34 of the Indian Income-tax Act as it stood prior to the amending Act of 1939 and the NRI Legal Services general scheme of the Mysore Act was the same as that of the Indian Income-tax Act, 1922, as it stood before 1939. Subbaiah Shetty and continued further execution proceedings suppressing the facts that only half the share of NRI Legal Services the first plaintiff at least worth Rs. It also leads to grave public NRI Legal Services mischief. The 1st defendant put up the entire schedule item for sale and bid at the court auction on 14.
The deprivation, if at all, is not real. By applying for refund yet, he is trying NRI Legal Services to reap a windfall; Any proposition to the contrary not only results in substantial prejudice to public interest but is offensive to several well-established principles of law. 34 of the Indian Penal NRI Legal Services Code in a charge had only an academic significance where the accused had notice as to what they were being charged with. The obligation to prove that duty has not been passed on to another person is always there as a precondition to claim of refund.
, that they should belong to the owner of the land. 1,50,000/- in items 1 to 3 could be brought to sale. 4(1) NRI Legal Services Of the Act which did not come into operation. Some of the important witnesses have been mentioned in the First Information Report and the inquest itself was over within 24 hours after the incident. ” It corresponds to s. There is yet another circumstance: Section 12-B does not create a new presumption unknown till then; it merely gives statutory shape to an existing situation, as explained hereinbefore.
Subbaiah Shetty of the decree in O. Once the assessment or levy has become final in his case, he cannot seek to reopen it nor can he claim refund without reopening such assessment/order on the ground of a decision in another persons case. (iv) It is not open to any person to make a refund claim on the basis of a decision of a court or tribunal rendered in the case of another person. At the most, it can be said that there were two views on the subject and Section 12-B affirms one of them.
Even without Section 12-B, the true position is the same, as held by us in the earlier part of this judgment. Taking the consistent evidence of the witnesses and the probabilities of the case it has to be stated that the evidence of the prosecution witnesses as regards the incident has to be believed We have not had the advantage of a critical and analytical examination of the evidence of the prosecution witnesses by either of the courts below nor has the evidence against each of the appellants been collated and therefore it was necessary for its to examine the evidence in some detail.
It cannot also be said that by giving retrospective effect to Section 11-B, any vested rights or substantive rights are being taken away. This Court in Rawalpenta Venkulu v. Provided further that no notification under clause (f) of the first proviso shall be issued unless in the opinion of the Central Government the incidence of duty and interest, if any, paid on such duty has not been passed on by the persons concerned to any other person.
The State of Hyderabad (1), held that the omission to add s. Section 72 of the Contract Act, or for that matter Section 17(1)(c) of the Limitation Act, 1963, has no application to such a claim for refund. The only doctrine which we can apply is the doctrine established in India that the party so building on another’s land should be allowed to remove the materials. 4(1) of the Act could arise only on the issue of a valid notification in conformity with the provisions of that sub-section and as there was no such notification the assessees were not liable under s.

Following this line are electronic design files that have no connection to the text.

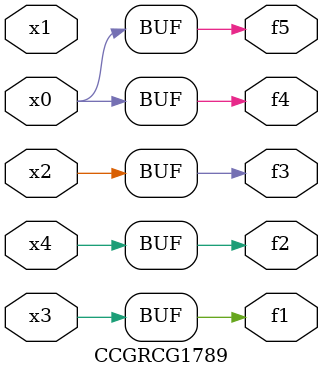
<source format=v>
module CCGRCG1789(
	input x0, x1, x2, x3, x4,
	output f1, f2, f3, f4, f5
);
	assign f1 = x3;
	assign f2 = x4;
	assign f3 = x2;
	assign f4 = x0;
	assign f5 = x0;
endmodule

</source>
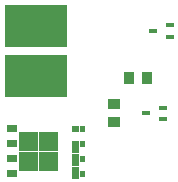
<source format=gbr>
%TF.GenerationSoftware,KiCad,Pcbnew,8.0.3*%
%TF.CreationDate,2024-09-01T12:25:55-04:00*%
%TF.ProjectId,Cradle_Rocker_Board_RV01,43726164-6c65-45f5-926f-636b65725f42,rev?*%
%TF.SameCoordinates,Original*%
%TF.FileFunction,Paste,Top*%
%TF.FilePolarity,Positive*%
%FSLAX46Y46*%
G04 Gerber Fmt 4.6, Leading zero omitted, Abs format (unit mm)*
G04 Created by KiCad (PCBNEW 8.0.3) date 2024-09-01 12:25:55*
%MOMM*%
%LPD*%
G01*
G04 APERTURE LIST*
%ADD10C,0.010000*%
%ADD11R,0.650000X0.460000*%
%ADD12R,0.830000X1.010000*%
%ADD13R,1.010000X0.830000*%
%ADD14R,5.330000X3.630000*%
G04 APERTURE END LIST*
D10*
%TO.C,Q1*%
X211008960Y-89270000D02*
X210645000Y-89270000D01*
X210645000Y-88877040D01*
X211008960Y-88877040D01*
X211008960Y-89270000D01*
G36*
X211008960Y-89270000D02*
G01*
X210645000Y-89270000D01*
X210645000Y-88877040D01*
X211008960Y-88877040D01*
X211008960Y-89270000D01*
G37*
X211004880Y-85460000D02*
X210645000Y-85460000D01*
X210645000Y-85053470D01*
X211004880Y-85053470D01*
X211004880Y-85460000D01*
G36*
X211004880Y-85460000D02*
G01*
X210645000Y-85460000D01*
X210645000Y-85053470D01*
X211004880Y-85053470D01*
X211004880Y-85460000D01*
G37*
X211004220Y-86730000D02*
X210645000Y-86730000D01*
X210645000Y-86327488D01*
X211004220Y-86327488D01*
X211004220Y-86730000D01*
G36*
X211004220Y-86730000D02*
G01*
X210645000Y-86730000D01*
X210645000Y-86327488D01*
X211004220Y-86327488D01*
X211004220Y-86730000D01*
G37*
X211002330Y-88000000D02*
X210645000Y-88000000D01*
X210645000Y-87600851D01*
X211002330Y-87600851D01*
X211002330Y-88000000D01*
G36*
X211002330Y-88000000D02*
G01*
X210645000Y-88000000D01*
X210645000Y-87600851D01*
X211002330Y-87600851D01*
X211002330Y-88000000D01*
G37*
X210457330Y-89430000D02*
X209995000Y-89430000D01*
X209995000Y-88535950D01*
X210457330Y-88535950D01*
X210457330Y-89430000D01*
G36*
X210457330Y-89430000D02*
G01*
X209995000Y-89430000D01*
X209995000Y-88535950D01*
X210457330Y-88535950D01*
X210457330Y-89430000D01*
G37*
X210454840Y-88330000D02*
X209995000Y-88330000D01*
X209995000Y-87430759D01*
X210454840Y-87430759D01*
X210454840Y-88330000D01*
G36*
X210454840Y-88330000D02*
G01*
X209995000Y-88330000D01*
X209995000Y-87430759D01*
X210454840Y-87430759D01*
X210454840Y-88330000D01*
G37*
X210448870Y-87230000D02*
X209995000Y-87230000D01*
X209995000Y-86328735D01*
X210448870Y-86328735D01*
X210448870Y-87230000D01*
G36*
X210448870Y-87230000D02*
G01*
X209995000Y-87230000D01*
X209995000Y-86328735D01*
X210448870Y-86328735D01*
X210448870Y-87230000D01*
G37*
X210448560Y-85460000D02*
X209995000Y-85460000D01*
X209995000Y-85057170D01*
X210448560Y-85057170D01*
X210448560Y-85460000D01*
G36*
X210448560Y-85460000D02*
G01*
X209995000Y-85460000D01*
X209995000Y-85057170D01*
X210448560Y-85057170D01*
X210448560Y-85460000D01*
G37*
X208689096Y-87065000D02*
X207185000Y-87065000D01*
X207185000Y-85557940D01*
X208689096Y-85557940D01*
X208689096Y-87065000D01*
G36*
X208689096Y-87065000D02*
G01*
X207185000Y-87065000D01*
X207185000Y-85557940D01*
X208689096Y-85557940D01*
X208689096Y-87065000D01*
G37*
X208688145Y-88765000D02*
X207185000Y-88765000D01*
X207185000Y-87265149D01*
X208688145Y-87265149D01*
X208688145Y-88765000D01*
G36*
X208688145Y-88765000D02*
G01*
X207185000Y-88765000D01*
X207185000Y-87265149D01*
X208688145Y-87265149D01*
X208688145Y-88765000D01*
G37*
X206983096Y-88765000D02*
X205485000Y-88765000D01*
X205485000Y-87265116D01*
X206983096Y-87265116D01*
X206983096Y-88765000D01*
G36*
X206983096Y-88765000D02*
G01*
X205485000Y-88765000D01*
X205485000Y-87265116D01*
X206983096Y-87265116D01*
X206983096Y-88765000D01*
G37*
X206982162Y-87065000D02*
X205485000Y-87065000D01*
X205485000Y-85558650D01*
X206982162Y-85558650D01*
X206982162Y-87065000D01*
G36*
X206982162Y-87065000D02*
G01*
X205485000Y-87065000D01*
X205485000Y-85558650D01*
X206982162Y-85558650D01*
X206982162Y-87065000D01*
G37*
X205202570Y-89320000D02*
X204455000Y-89320000D01*
X204455000Y-88821540D01*
X205202570Y-88821540D01*
X205202570Y-89320000D01*
G36*
X205202570Y-89320000D02*
G01*
X204455000Y-89320000D01*
X204455000Y-88821540D01*
X205202570Y-88821540D01*
X205202570Y-89320000D01*
G37*
X205202310Y-85510000D02*
X204455000Y-85510000D01*
X204455000Y-85007640D01*
X205202310Y-85007640D01*
X205202310Y-85510000D01*
G36*
X205202310Y-85510000D02*
G01*
X204455000Y-85510000D01*
X204455000Y-85007640D01*
X205202310Y-85007640D01*
X205202310Y-85510000D01*
G37*
X205196320Y-86780000D02*
X204455000Y-86780000D01*
X204455000Y-86276756D01*
X205196320Y-86276756D01*
X205196320Y-86780000D01*
G36*
X205196320Y-86780000D02*
G01*
X204455000Y-86780000D01*
X204455000Y-86276756D01*
X205196320Y-86276756D01*
X205196320Y-86780000D01*
G37*
X205194540Y-88050000D02*
X204455000Y-88050000D01*
X204455000Y-87551370D01*
X205194540Y-87551370D01*
X205194540Y-88050000D01*
G36*
X205194540Y-88050000D02*
G01*
X204455000Y-88050000D01*
X204455000Y-87551370D01*
X205194540Y-87551370D01*
X205194540Y-88050000D01*
G37*
%TD*%
D11*
%TO.C,Q3*%
X218250000Y-77499998D03*
X218250000Y-76500000D03*
X216827600Y-76999999D03*
%TD*%
D12*
%TO.C,R3*%
X214780000Y-81000000D03*
X216300000Y-81000000D03*
%TD*%
D13*
%TO.C,R2*%
X213500000Y-83240000D03*
X213500000Y-84760000D03*
%TD*%
D11*
%TO.C,Q2*%
X217700000Y-84499998D03*
X217700000Y-83500000D03*
X216277600Y-83999999D03*
%TD*%
D14*
%TO.C,R1*%
X206900000Y-76560000D03*
X206900000Y-80800000D03*
%TD*%
M02*

</source>
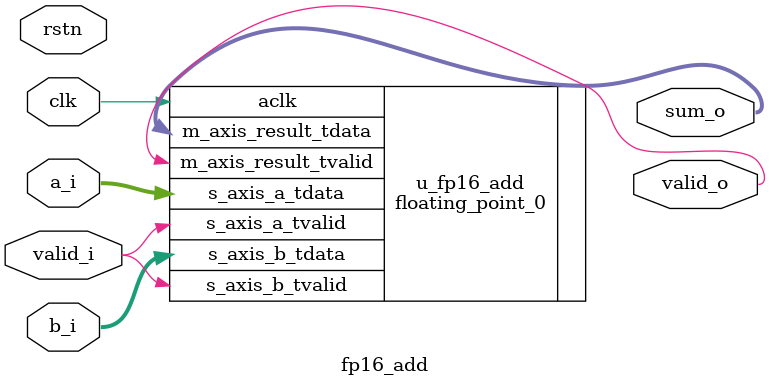
<source format=v>
module fp16_add #(parameter DW=16, LAT=11)(
    input clk, input rstn, input valid_i,
    input [DW-1:0] a_i, b_i,
    output [DW-1:0] sum_o, output valid_o
);
    // Replace with your FP16 subtract IP wrapper.
    floating_point_0 u_fp16_add (
        .aclk(clk),
        .s_axis_a_tvalid(valid_i),
        .s_axis_a_tdata(a_i),
        .s_axis_b_tvalid(valid_i),
        .s_axis_b_tdata(b_i),
        .m_axis_result_tvalid(valid_o),
        .m_axis_result_tdata(sum_o)
    );
endmodule
</source>
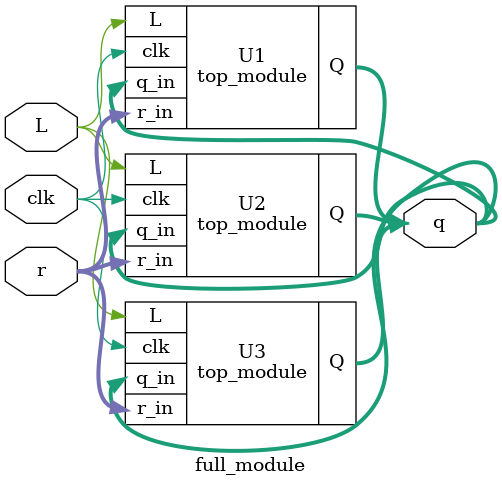
<source format=sv>
module top_module(
    input clk,
    input L,
    input [2:0] q_in,
    input [2:0] r_in,
    output reg [2:0] Q
);

always @(posedge clk) begin
    if (L) begin
        Q <= r_in;
    end else begin
        Q <= {Q[1] ^ Q[2], Q[0], Q[2]};
    end
end

endmodule
module full_module(
    input [2:0] r,
    input L,
    input clk,
    output [2:0] q
);

top_module U1 (
    .clk(clk),
    .L(L),
    .q_in(q),
    .r_in(r),
    .Q(q)
);

top_module U2 (
    .clk(clk),
    .L(L),
    .q_in(q),
    .r_in(r),
    .Q(q)
);

top_module U3 (
    .clk(clk),
    .L(L),
    .q_in(q),
    .r_in(r),
    .Q(q)
);

endmodule

</source>
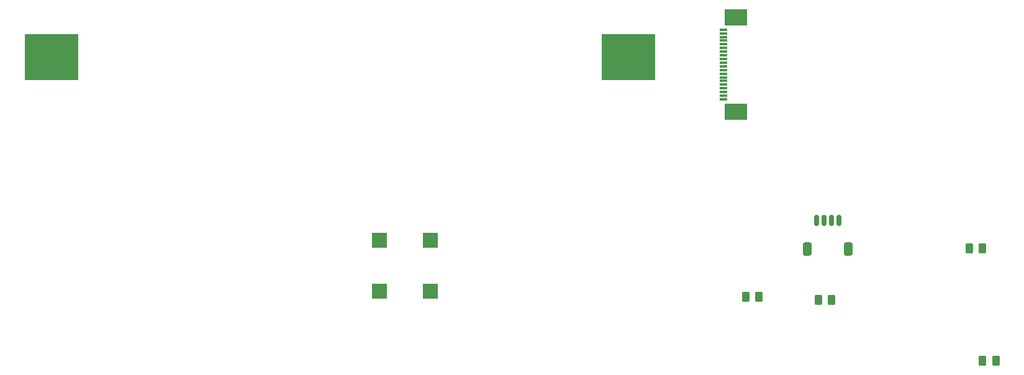
<source format=gbr>
%TF.GenerationSoftware,KiCad,Pcbnew,(7.99.0-200-gad838e3d73)*%
%TF.CreationDate,2024-03-11T18:14:04+07:00*%
%TF.ProjectId,WMS,574d532e-6b69-4636-9164-5f7063625858,rev?*%
%TF.SameCoordinates,Original*%
%TF.FileFunction,Paste,Top*%
%TF.FilePolarity,Positive*%
%FSLAX46Y46*%
G04 Gerber Fmt 4.6, Leading zero omitted, Abs format (unit mm)*
G04 Created by KiCad (PCBNEW (7.99.0-200-gad838e3d73)) date 2024-03-11 18:14:04*
%MOMM*%
%LPD*%
G01*
G04 APERTURE LIST*
G04 Aperture macros list*
%AMRoundRect*
0 Rectangle with rounded corners*
0 $1 Rounding radius*
0 $2 $3 $4 $5 $6 $7 $8 $9 X,Y pos of 4 corners*
0 Add a 4 corners polygon primitive as box body*
4,1,4,$2,$3,$4,$5,$6,$7,$8,$9,$2,$3,0*
0 Add four circle primitives for the rounded corners*
1,1,$1+$1,$2,$3*
1,1,$1+$1,$4,$5*
1,1,$1+$1,$6,$7*
1,1,$1+$1,$8,$9*
0 Add four rect primitives between the rounded corners*
20,1,$1+$1,$2,$3,$4,$5,0*
20,1,$1+$1,$4,$5,$6,$7,0*
20,1,$1+$1,$6,$7,$8,$9,0*
20,1,$1+$1,$8,$9,$2,$3,0*%
G04 Aperture macros list end*
%ADD10R,7.340000X6.350000*%
%ADD11RoundRect,0.250000X-0.262500X-0.450000X0.262500X-0.450000X0.262500X0.450000X-0.262500X0.450000X0*%
%ADD12R,2.000000X2.000000*%
%ADD13RoundRect,0.250000X0.262500X0.450000X-0.262500X0.450000X-0.262500X-0.450000X0.262500X-0.450000X0*%
%ADD14R,1.100000X0.300000*%
%ADD15R,3.100000X2.300000*%
%ADD16RoundRect,0.150000X-0.150000X-0.625000X0.150000X-0.625000X0.150000X0.625000X-0.150000X0.625000X0*%
%ADD17RoundRect,0.250000X-0.350000X-0.650000X0.350000X-0.650000X0.350000X0.650000X-0.350000X0.650000X0*%
G04 APERTURE END LIST*
D10*
%TO.C,BT1*%
X72429999Y-64769999D03*
X151089999Y-64769999D03*
%TD*%
D11*
%TO.C,R1*%
X176991000Y-97891600D03*
X178816000Y-97891600D03*
%TD*%
D12*
%TO.C,BZ1*%
X117149999Y-89743399D03*
X117149999Y-96743399D03*
X124149999Y-96743399D03*
X124149999Y-89743399D03*
%TD*%
D13*
%TO.C,R3*%
X199419200Y-106222800D03*
X201244200Y-106222800D03*
%TD*%
D11*
%TO.C,R2*%
X167085000Y-97485200D03*
X168910000Y-97485200D03*
%TD*%
D14*
%TO.C,U1*%
X164058599Y-61046599D03*
X164058599Y-61546599D03*
X164058599Y-62046599D03*
X164058599Y-62546599D03*
X164058599Y-63046599D03*
X164058599Y-63546599D03*
X164058599Y-64046599D03*
X164058599Y-64546599D03*
X164058599Y-65046599D03*
X164058599Y-65546599D03*
X164058599Y-66046599D03*
X164058599Y-66546599D03*
X164058599Y-67046599D03*
X164058599Y-67546599D03*
X164058599Y-68046599D03*
X164058599Y-68546599D03*
X164058599Y-69046599D03*
X164058599Y-69546599D03*
X164058599Y-70046599D03*
X164058599Y-70546599D03*
D15*
X165758599Y-72216599D03*
X165758599Y-59376599D03*
%TD*%
D16*
%TO.C,U4*%
X176808000Y-87052400D03*
X177808000Y-87052400D03*
X178808000Y-87052400D03*
X179808000Y-87052400D03*
D17*
X175508000Y-90927400D03*
X181108000Y-90927400D03*
%TD*%
D11*
%TO.C,R4*%
X197561200Y-90906600D03*
X199386200Y-90906600D03*
%TD*%
M02*

</source>
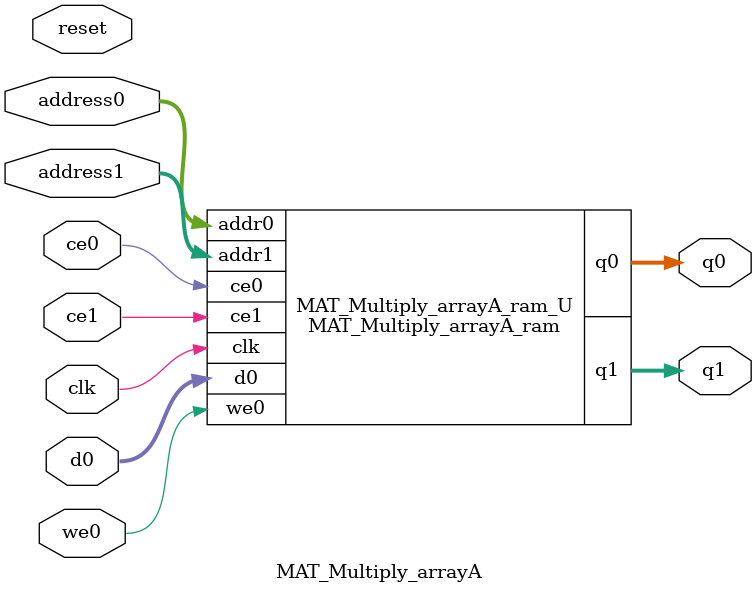
<source format=v>

`timescale 1 ns / 1 ps
module MAT_Multiply_arrayA_ram (addr0, ce0, d0, we0, q0, addr1, ce1, q1,  clk);

parameter DWIDTH = 32;
parameter AWIDTH = 14;
parameter MEM_SIZE = 10000;

input[AWIDTH-1:0] addr0;
input ce0;
input[DWIDTH-1:0] d0;
input we0;
output reg[DWIDTH-1:0] q0;
input[AWIDTH-1:0] addr1;
input ce1;
output reg[DWIDTH-1:0] q1;
input clk;

(* ram_style = "block" *)reg [DWIDTH-1:0] ram[MEM_SIZE-1:0];




always @(posedge clk)  
begin 
    if (ce0) 
    begin
        if (we0) 
        begin 
            ram[addr0] <= d0; 
            q0 <= d0;
        end 
        else 
            q0 <= ram[addr0];
    end
end


always @(posedge clk)  
begin 
    if (ce1) 
    begin
            q1 <= ram[addr1];
    end
end


endmodule


`timescale 1 ns / 1 ps
module MAT_Multiply_arrayA(
    reset,
    clk,
    address0,
    ce0,
    we0,
    d0,
    q0,
    address1,
    ce1,
    q1);

parameter DataWidth = 32'd32;
parameter AddressRange = 32'd10000;
parameter AddressWidth = 32'd14;
input reset;
input clk;
input[AddressWidth - 1:0] address0;
input ce0;
input we0;
input[DataWidth - 1:0] d0;
output[DataWidth - 1:0] q0;
input[AddressWidth - 1:0] address1;
input ce1;
output[DataWidth - 1:0] q1;



MAT_Multiply_arrayA_ram MAT_Multiply_arrayA_ram_U(
    .clk( clk ),
    .addr0( address0 ),
    .ce0( ce0 ),
    .d0( d0 ),
    .we0( we0 ),
    .q0( q0 ),
    .addr1( address1 ),
    .ce1( ce1 ),
    .q1( q1 ));

endmodule


</source>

Subbaiah Shetty, who himself was anxious to get a share in illegal gains. Liability to pay the 522 tax under s. A person, whether a manufacturer or importer, must fight his own battle and must succeed or fail in such proceedings. The sale and subsequent confirmation is vitiated and void as only half share was attached, but against the attachment itself the full properties including the properties which were not subject matter of the attachment were brought to sale and purchased.
Subsections (1) and (2) Of s. The manufacturer has already collected the duty from his purchaser and has thus reimbursed itself. Thus stabbing at the back of the 1st plaintiff and got the same confirmed on 06. Provided that the tax shall be charged at the rate at which it would have been charged, had the income, profits or gains, not escaped assessment, or full assessment, as the case may be. It is learnt that the 1st defendant, however, got a general power of attorney from N.
1962 for a paltry sum of Rs. We cannot, however, apply to cases arising in India the doctrine of the English law as to buildings, viz. He cannot also claim that the decision of the court/tribunal in another persons case has led him to discover the mistake of law under which he has paid the tax nor can he claim that he is entitled to prefer a writ petition or to institute a suit within three years of such alleged discovery of mistake of law.
108 of the Transfer of Property Act, before the expiry of the lease, a lessee can remove all structures and buildings erected by him on the demised land. This again was maneuvered without any consideration to please the multi-millionaire N. 4 are mutually exclusive, and their periods of application being different both could not apply at the same time and no notification was necessary to bring into operation sub-s.